How do you bring security back to your IoT devices? Overhaul your traditional defences with endpoint detection and response (EDR) capabilities. EDR platforms monitor endpoint and network events, and they record information in one central database. There’s a diversity of options for EDR platforms with varying capabilities but in general, they should:
- Monitor online and offline endpoints
- Unify endpoint data
- Increase visibility throughout your whole IT environment
- Detect malware and store endpoint events
- Respond to events in real-time
- Integrate with additional security tools
Your Shadow IT is at risk
Shadow IT, or Stealth IT, refers to applications, software, or projects that are used without organizational approval or your IT department’s knowledge. In a nutshell, Shadow IT is anything digital that’s unsanctioned. This can include unapproved Excel macros, messaging apps (anything from Slack to Snapchat) being used on company devices, and even cloud storage like Dropbox or Google Drive.

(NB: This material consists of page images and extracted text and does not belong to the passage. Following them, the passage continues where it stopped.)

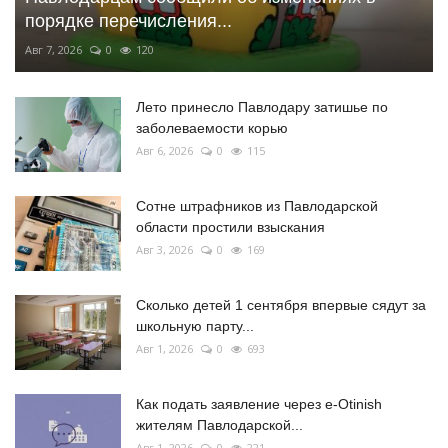
порядке перечисления...
Авг 7, 2026
0
120
Лето принесло Павлодару затишье по
заболеваемости корью
Авг 6, 2026
0
115
Сотне штрафников из Павлодарской
области простили взыскания
Авг 3, 2026
0
169
Сколько детей 1 сентября впервые сядут за
школьную парту...
Авг 1, 2026
0
693
Как подать заявление через e-Otinish
жителям Павлодарской...
Авг 1, 2026
0
221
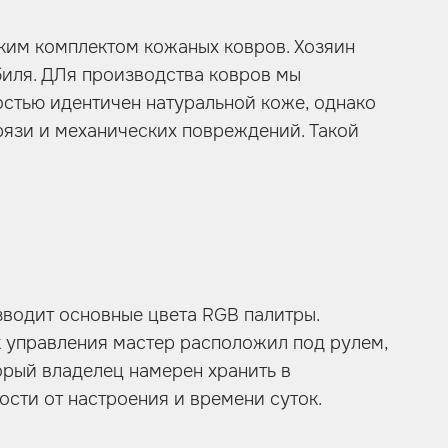
ьким комплектом кожаных ковров. Хозяин
биля. ДЛя производства ковров мы
стью идентичен натуральной коже, однако
рязи и механических повреждений. Такой
зводит основные цвета RGB палитры.
к управления мастер расположил под рулем,
орый владелец намерен хранить в
сти от настроения и времени суток.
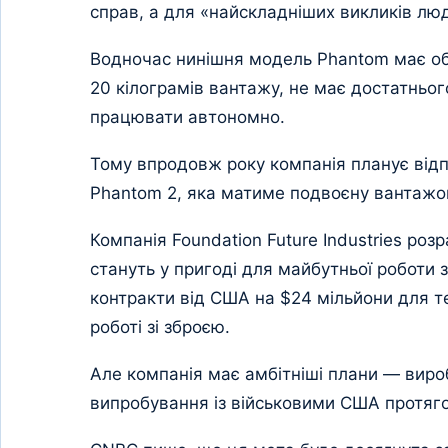
справ, а для «найскладніших викликів люд
Водночас нинішня модель Phantom має о
20 кілограмів вантажу, не має достатньог
працювати автономно.
Тому впродовж року компанія планує від
Phantom 2, яка матиме подвоєну вантажоп
Компанія Foundation Future Industries розр
стануть у пригоді для майбутньої роботи
контракти від США на $24 мільйони для тес
роботі зі зброєю.
Але компанія має амбітніші плани — вироб
випробування із військовими США протяг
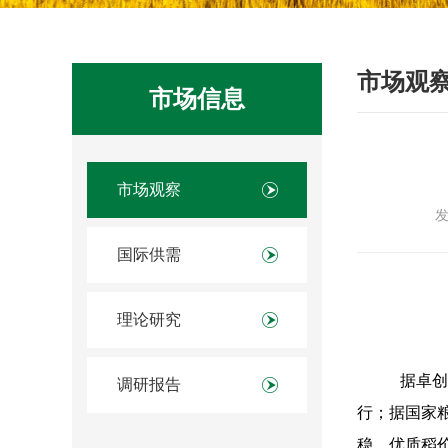
市场观
市场信息
市场观察
发
国际供需
理论研究
据卓创
调研报告
行；据国家粮
稳，优质稻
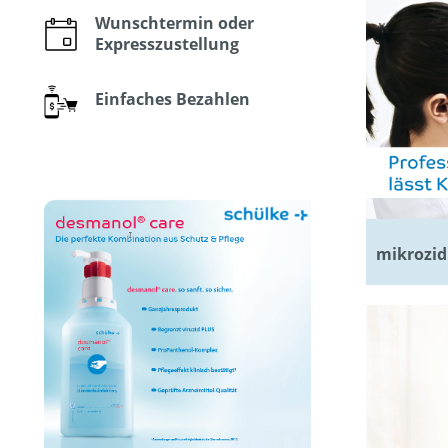
Wunschtermin oder
Expresszustellung
Einfaches Bezahlen
mikrozid 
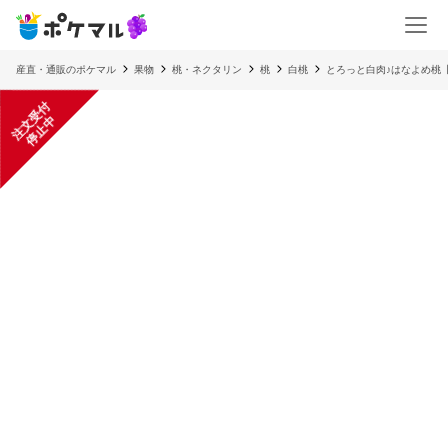
産直・通販のポケマル
果物
桃・ネクタリン
桃
白桃
とろっと白肉♪はなよめ桃
注
文
受
付
停
止
中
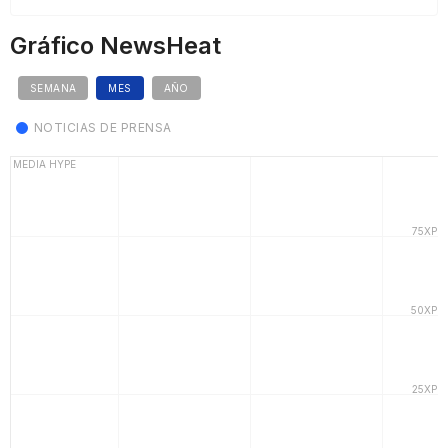
Gráfico NewsHeat
SEMANA
MES
AÑO
NOTICIAS DE PRENSA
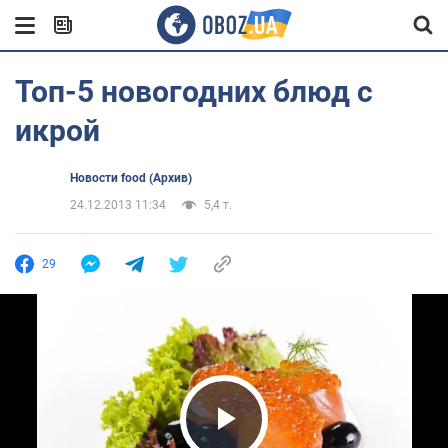
Топ-5 новогодних блюд с
икрой
Новости food (Архив)
24.12.2013 11:34
5,4 т.
29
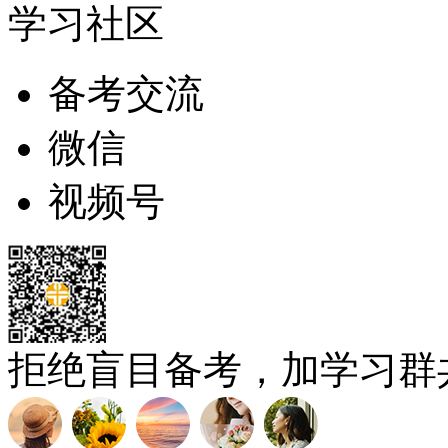
学习社区
备考交流
微信
视频号
拒绝盲目备考，加学习群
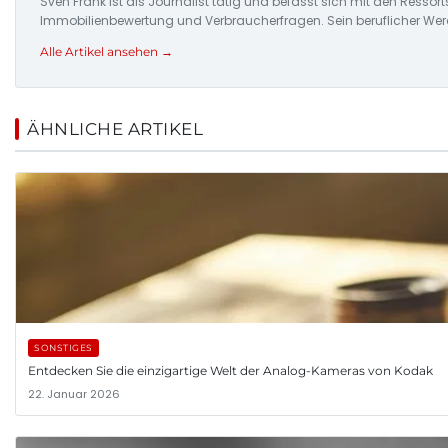
Sven Frank ist als Journalist tätig und befasst sich mit den Resso
Immobilienbewertung und Verbraucherfragen. Sein beruflicher Wer
Alle Artikel ansehen →
ÄHNLICHE ARTIKEL
SONSTIGES
Entdecken Sie die einzigartige Welt der Analog-Kameras von Kodak
22. Januar 2026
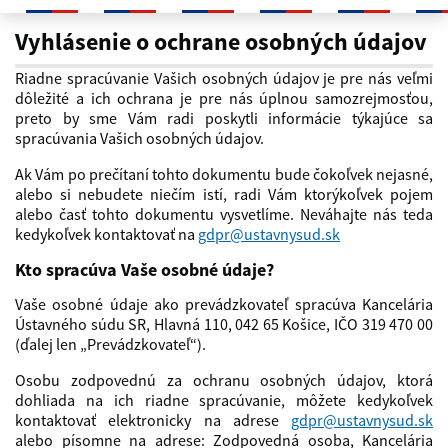
Ochrana osobných údajov
Vyhlásenie o ochrane osobných údajov
Riadne spracúvanie Vašich osobných údajov je pre nás veľmi
dôležité a ich ochrana je pre nás úplnou samozrejmosťou,
preto by sme Vám radi poskytli informácie týkajúce sa
spracúvania Vašich osobných údajov.
Ak Vám po prečítaní tohto dokumentu bude čokoľvek nejasné,
alebo si nebudete niečím istí, radi Vám ktorýkoľvek pojem
alebo časť tohto dokumentu vysvetlíme. Neváhajte nás teda
kedykoľvek kontaktovať na
gdpr@ustavnysud.sk
Kto spracúva Vaše osobné údaje?
Vaše osobné údaje ako prevádzkovateľ spracúva Kancelária
Ústavného súdu SR, Hlavná 110, 042 65 Košice, IČO 319 470 00
(ďalej len „Prevádzkovateľ“).
Osobu zodpovednú za ochranu osobných údajov, ktorá
dohliada na ich riadne spracúvanie, môžete kedykoľvek
kontaktovať elektronicky na adrese
gdpr@ustavnysud.sk
alebo písomne na adrese: Zodpovedná osoba, Kancelária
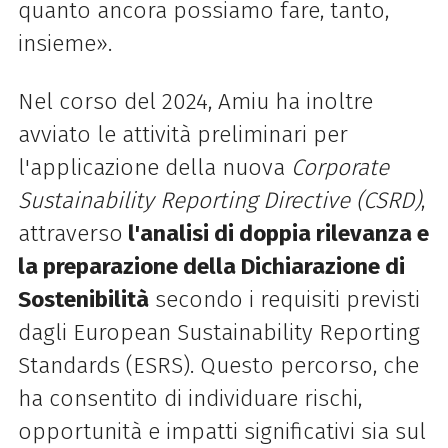
quanto ancora possiamo fare, tanto,
insieme».
Nel corso del 2024, Amiu ha inoltre
avviato le attività preliminari per
l'applicazione della nuova
Corporate
Sustainability Reporting Directive (CSRD)
,
attraverso
l'analisi di doppia rilevanza e
la preparazione della Dichiarazione di
Sostenibilità
secondo i requisiti previsti
dagli European Sustainability Reporting
Standards (ESRS). Questo percorso, che
ha consentito di individuare rischi,
opportunità e impatti significativi sia sul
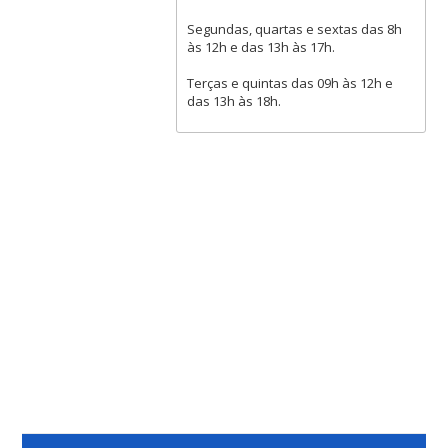
Segundas, quartas e sextas das 8h
às 12h e das 13h às 17h.
Terças e quintas das 09h às 12h e
das 13h às 18h.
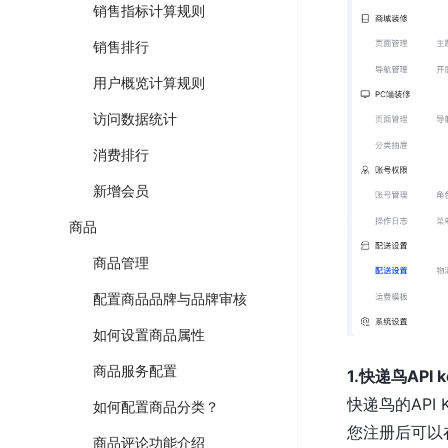
销售指标计算规则
销售排行
用户概览计算规则
访问数据统计
消费排行
新增会员
商品
商品管理
配置商品品牌与品牌审核
如何设置商品属性
商品服务配置
1.快递鸟API
快递鸟的API
如何配置商品分类？
您注册后可以在
商品评论功能介绍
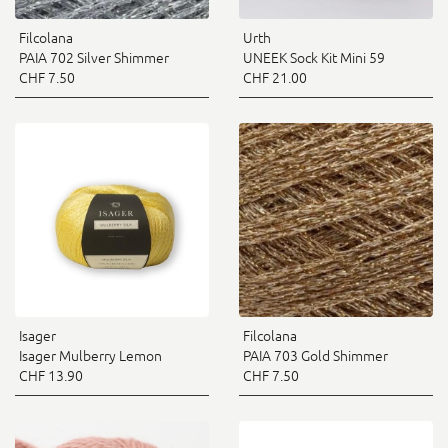
Filcolana
Urth
PAIA 702 Silver Shimmer
UNEEK Sock Kit Mini 59
CHF 7.50
CHF 21.00
Isager
Filcolana
Isager Mulberry Lemon
PAIA 703 Gold Shimmer
CHF 13.90
CHF 7.50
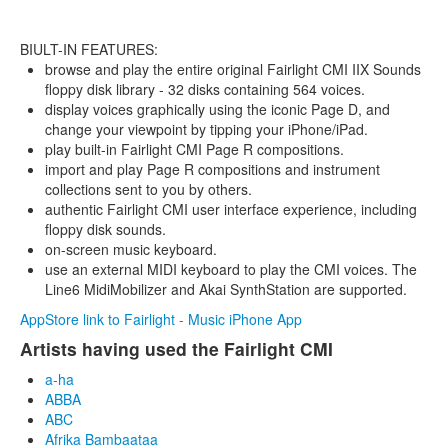
BIULT-IN FEATURES:
browse and play the entire original Fairlight CMI IIX Sounds
floppy disk library - 32 disks containing 564 voices.
display voices graphically using the iconic Page D, and
change your viewpoint by tipping your iPhone/iPad.
play built-in Fairlight CMI Page R compositions.
import and play Page R compositions and instrument
collections sent to you by others.
authentic Fairlight CMI user interface experience, including
floppy disk sounds.
on-screen music keyboard.
use an external MIDI keyboard to play the CMI voices. The
Line6 MidiMobilizer and Akai SynthStation are supported.
AppStore link to Fairlight - Music iPhone App
Artists having used the Fairlight CMI
a-ha
ABBA
ABC
Afrika Bambaataa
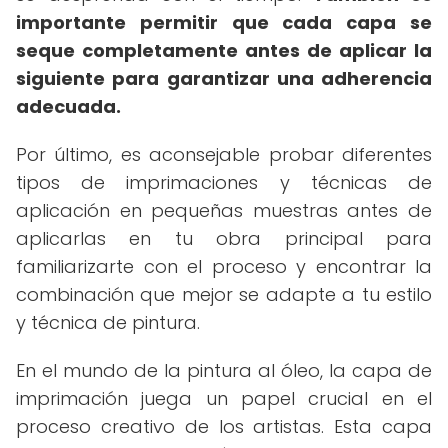
importante permitir que cada capa se
seque completamente antes de aplicar la
siguiente para garantizar una adherencia
adecuada.
Por último, es aconsejable probar diferentes
tipos de imprimaciones y técnicas de
aplicación en pequeñas muestras antes de
aplicarlas en tu obra principal para
familiarizarte con el proceso y encontrar la
combinación que mejor se adapte a tu estilo
y técnica de pintura.
En el mundo de la pintura al óleo, la capa de
imprimación juega un papel crucial en el
proceso creativo de los artistas. Esta capa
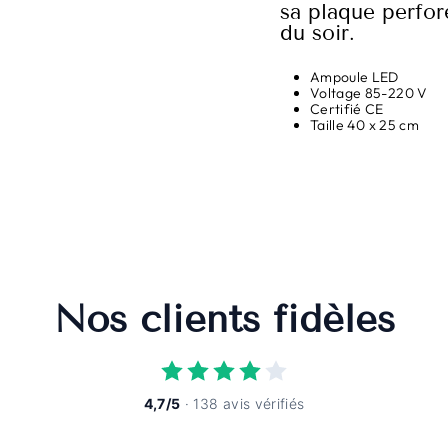
sa plaque perfor
du soir.
Ampoule LED
Voltage 85-220 V
Certifié CE
Taille 40 x 25 cm
Nos clients fidèles
4,7/5
· 138 avis vérifiés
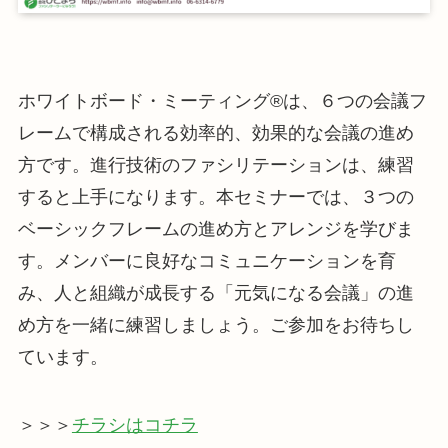
ホワイトボード・ミーティング®は、６つの会議フ
レームで構成される効率的、効果的な会議の進め
方です。進行技術のファシリテーションは、練習
すると上手になります。本セミナーでは、３つの
ベーシックフレームの進め方とアレンジを学びま
す。メンバーに良好なコミュニケーションを育
み、人と組織が成長する「元気になる会議」の進
め方を一緒に練習しましょう。ご参加をお待ちし
ています。
＞＞＞
チラシはコチラ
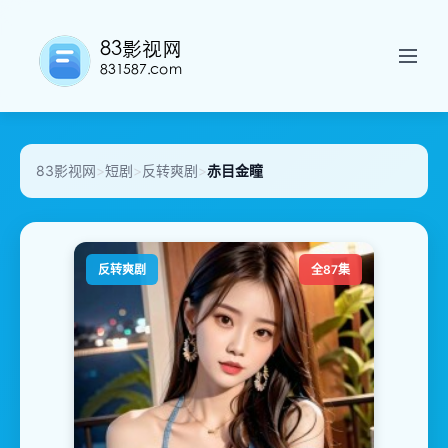
83影视网
>
短剧
>
反转爽剧
>
赤目金瞳
反转爽剧
全87集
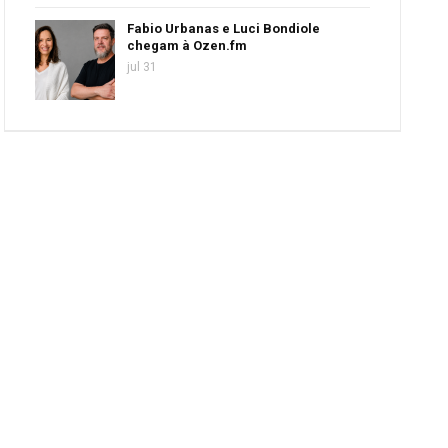
Fabio Urbanas e Luci Bondiole
chegam à Ozen.fm
jul 31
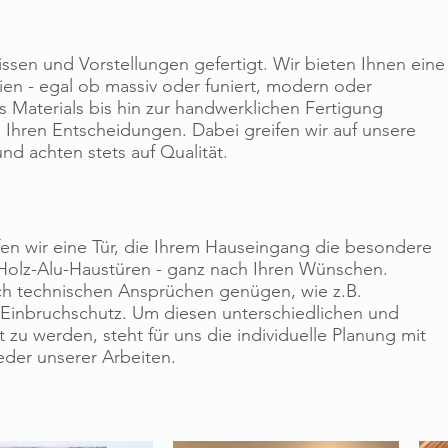
issen und Vorstellungen gefertigt. Wir bieten Ihnen eine
lien - egal ob massiv oder funiert, modern oder
s Materials bis hin zur handwerklichen Fertigung
i Ihren Entscheidungen. Dabei greifen wir auf unsere
nd achten stets auf Qualität.
n wir eine Tür, die Ihrem Hauseingang die besondere
 Holz-Alu-Haustüren - ganz nach Ihren Wünschen.
h technischen Ansprüchen genügen, wie z.B.
inbruchschutz. Um diesen unterschiedlichen und
u werden, steht für uns die individuelle Planung mit
eder unserer Arbeiten.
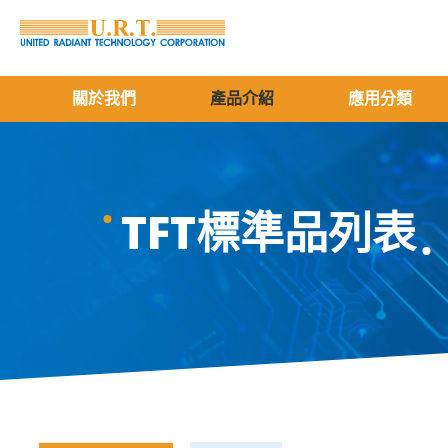
關於我們
產品介紹
應用分類
TFT標準品列表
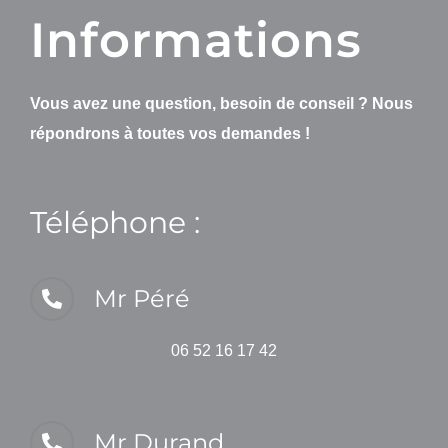
Informations
Vous avez une question, besoin de conseil ? Nous
répondrons à toutes vos demandes !
Téléphone :
Mr Péré
06 52 16 17 42
Mr Durand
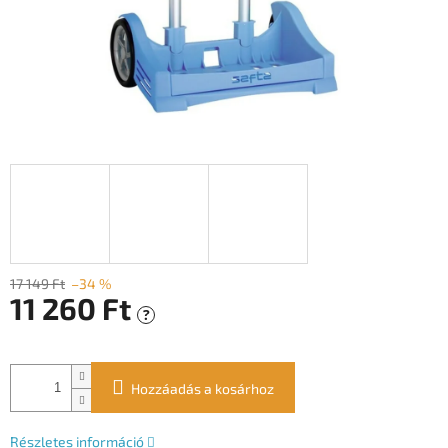
17 149 Ft
–34 %
11 260 Ft
?
Egységár:
Hozzáadás a kosárhoz
Részletes információ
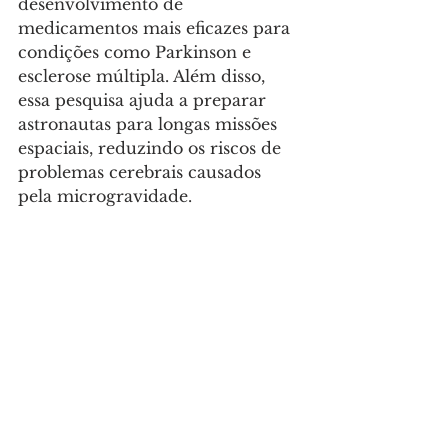
desenvolvimento de 
medicamentos mais eficazes para 
condições como Parkinson e 
esclerose múltipla. Além disso, 
essa pesquisa ajuda a preparar 
astronautas para longas missões 
espaciais, reduzindo os riscos de 
problemas cerebrais causados 
pela microgravidade.
LEIA MAIS:
Effects of microgravity on 
human iPSC-derived neural 
organoids on the International 
Space Station 
Davide Marotta, Laraib 
Ijaz, Lilianne Barbar, Madhura 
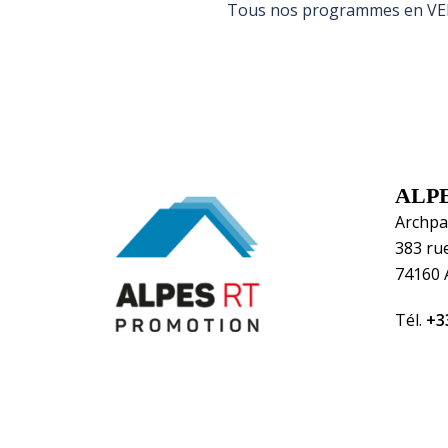
Tous nos programmes en VEFA
ALP
Archpa
383 ru
74160
Tél.
+33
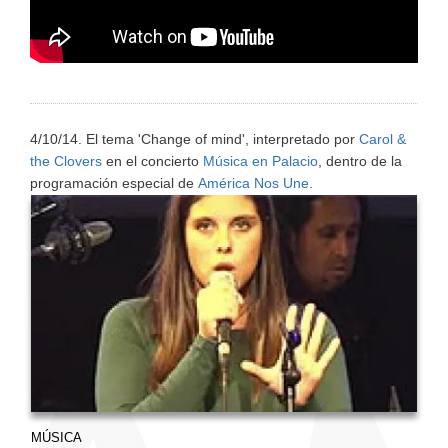
4/10/14. El tema 'Change of mind
', interpretado por
Carol &
the Clovers
en el concierto
Música en Palacio
, dentro de la
programación especial de
América Nos Une
.
MÚSICA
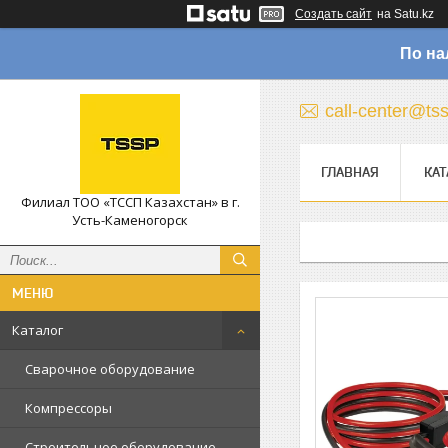
Создать сайт
на Satu.kz
По на
call-center@ts
ГЛАВНАЯ
КАТ
Филиал ТОО «ТССП Казахстан» в г.
Усть-Каменогорск
Каталог
Сварочное оборудование
Компрессоры
Строительное оборудование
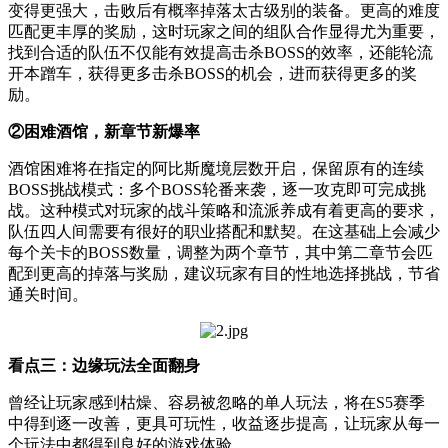
变得更强大，击败后有概率掉落太古级别的装备。更高的难度
匹配更丰厚的奖励，这时玩家之间的组队合作显得尤为重要，
找到合适的队伍不仅能有效提高击杀BOSS的效率，还能轮流
开本蹭车，获得更多击杀BOSS的机会，进而获得更多的奖
励。
②困难酒馆，新章节新爆率
酒馆困难将在指定的阿比斯魔境层数开启，保留原有的连续
BOSS挑战模式：多个BOSS轮番来袭，逐一攻克即可完成挑
战。这种模式对玩家的战斗策略和流派养成有着更高的要求，
队伍四人间需要有很好的职业搭配和默契。在这基础上会减少
每个关卡的BOSS数量，调整为两个章节，其中第二章节会匹
配到更高的掉落与奖励，建议玩家有目的性地选择挑战，节省
通关时间。
看点三：边缘玩法全面翻身
曾经让玩家感到枯燥、容易被忽略的单人玩法，将在S5赛季
中得到逐一改善，更具可玩性，收益逐步提高，让玩家从每一
个玩法中都得到良好的游戏体验。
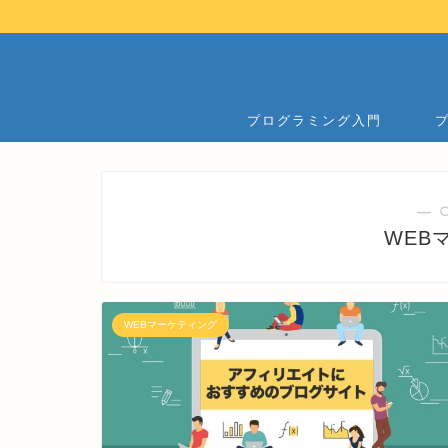
プログラミング入門
― 
WEB
WEBマーケティング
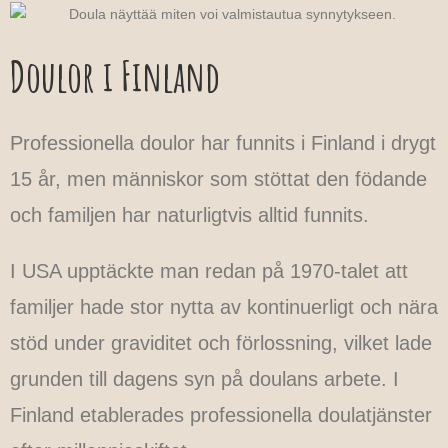
Doulor i Finland
Professionella doulor har funnits i Finland i drygt
15 år, men människor som stöttat den födande
och familjen har naturligtvis alltid funnits.
I USA upptäckte man redan på 1970-talet att
familjer hade stor nytta av kontinuerligt och nära
stöd under graviditet och förlossning, vilket lade
grunden till dagens syn på doulans arbete. I
Finland etablerades professionella doulatjänster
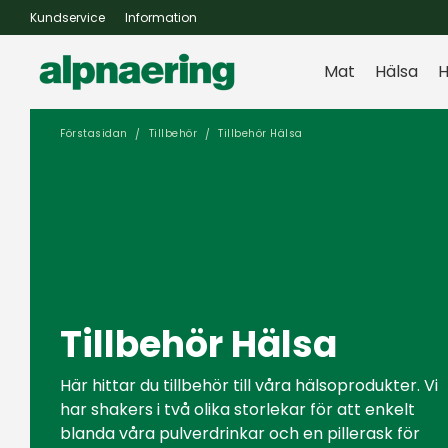
Kundservice
Information
Mat
Hälsa
H
Förstasidan
Tillbehör
Tillbehör Hälsa
Tillbehör Hälsa
Här hittar du tillbehör till våra hälsoprodukter. Vi
har shakers i två olika storlekar för att enkelt
blanda våra pulverdrinkar och en pillerask för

What happens when a hacker infiltrates one of these applications on your company computer? A while back, Gartner warned us that one-third of cyberattacks will use your Shadow IT to target your business.
Start cracking down on Shadow IT use. If your employees are well-educated on the risks of using unsanctioned IT—risks that could threaten their own financial security or work progress—they might actually take your warnings seriously.
Businesses are spending more on cybersecurity & managed IT
Everyone should be upgrading their defences, but spending more money isn’t the be-all-end-all solution. We’re seeing businesses spend, on average, 24% of their cybersecurity budget on endpoint security—which is great, but many are left with a false sense of total security. Many of these endpoint security solutions are still flawed, fragile, and degrade quickly.
Spending more on company-wide cybersecurity doesn’t solve the problem on an individual scale. We’ve already highlighted the importance of cybersecurity training, and we’ll say it again. The most important upgrade of all is a skills upgrade for everyone in your organization.
Skills acquisition and knowledge transfer are investments that are just as critical as your technology investments. So are investments you make in professional services like managed IT support services and consulting.